Adler is able to gather mahogany pods locally.

horsetail rush in brown bags

Adler goes on annual trips to St. Louis to gather horsetail rush.

table with pots and branches of art on the wall

With its white walls and influx of natural light, Adler’s minimalist sun porch studio has given his work a meditative quality.

Among the many natural materials Adler transforms into works of art is the horsetail rush he collects on trips to St. Louis. He uses wire to thread together the delicate segments to fashion bristly spirals and dangling, vegetal strands. Locally, he also gathers sea grapes, which, once dried, are punctured and strung together like rusty prayer beads before being combined in loose, woven structures that shift with gravity and time. And, drawing inspiration from Ghanaian artist El Anatsui, Adler drills holes in piles of mahogany pods before linking them with wire to form draped, undulating shapes evocative of bark, coral or lichen. “I’m taking something out of the agricultural pile and giving it another story,” he says.

The transformative power of narrative resonates with Adler on a personal level. “I’ve been a lot of people.
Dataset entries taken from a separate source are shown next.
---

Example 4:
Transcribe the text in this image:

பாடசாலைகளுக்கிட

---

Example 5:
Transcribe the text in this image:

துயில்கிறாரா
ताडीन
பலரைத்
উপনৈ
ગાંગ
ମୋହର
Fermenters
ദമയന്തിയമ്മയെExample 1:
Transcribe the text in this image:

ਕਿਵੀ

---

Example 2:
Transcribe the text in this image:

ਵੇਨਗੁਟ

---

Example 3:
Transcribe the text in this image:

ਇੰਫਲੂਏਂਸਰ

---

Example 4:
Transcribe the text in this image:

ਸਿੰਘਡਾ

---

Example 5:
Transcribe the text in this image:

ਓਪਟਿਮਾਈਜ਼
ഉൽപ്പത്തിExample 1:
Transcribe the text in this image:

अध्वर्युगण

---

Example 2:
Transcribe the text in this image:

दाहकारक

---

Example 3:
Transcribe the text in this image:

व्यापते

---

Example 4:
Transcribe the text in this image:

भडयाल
I’ve lived in a lot of places,” he says. “But in this last chapter of my life, I’ve become the person I’ve always aspired to be.” In the past 15 years, Adler has methodically created a new pattern of existence focused on “the good things.” After selling or giving away most of his possessions, he moved into a small bungalow with a sun porch studio. White floors and walls provide a distraction-free space where he works on one piece at a time. “It wasn’t until I started to really concentrate on my work that I realized I was meditating,” he says.

This satisfying combination of reverie and action fueled Adler’s next artistic urge: to copy the writings of Persian poet Rumi. A felled orange tree formed his first blank slate and a wood burner became his quill. He continued to make smaller pieces using bits of hurricane-damaged fruit trees and driftwood scavenged from the banks of the Mississippi. More recently, Adler has been consumed with the work of Japanese poet Ryōkan. Indulging in a bit of playacting, he stitches the words in white-on-white linen, imagining himself as a poet so desperate to be heard that he sacrifices his own garments.

These stitched pieces, as well as many large creations representing all the materials he works with, will be showcased in January in his solo exhibition at Wasmer Art Gallery, the culmination of having spent the fall semester as artist in residence at Florida Gulf Coast University. This show, along with serving as the resident artist for designer Judith Liegeois, reflects the bounty of Adler’s intentional life. In celebration, he’s making an embroidered shawl. “I’m just going to wear these words: ‘compassion’ and ‘kindness’ and ‘empathy,’ all the things I want to be wrapped in,” he says. “It’s another way of expressing the moment.”